Output all of the data verbatim.

_ _ _ _ _ _ _

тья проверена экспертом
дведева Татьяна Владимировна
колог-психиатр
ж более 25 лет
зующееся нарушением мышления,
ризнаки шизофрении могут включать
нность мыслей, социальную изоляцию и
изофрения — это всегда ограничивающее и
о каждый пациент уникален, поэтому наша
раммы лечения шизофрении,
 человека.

_ _ _ _ _ _ _

* [Solution for this problem]
тья проверена экспертом
дведева Татьяна Владимировна
колог-психиатр
ж более 25 лет
зующееся нарушением мышления,
ризнаки шизофрении могут включать
нность мыслей, социальную изоляцию и
изофрения — это всегда ограничивающее и
о каждый пациент уникален, поэтому наша
раммы лечения шизофрении,
 человека.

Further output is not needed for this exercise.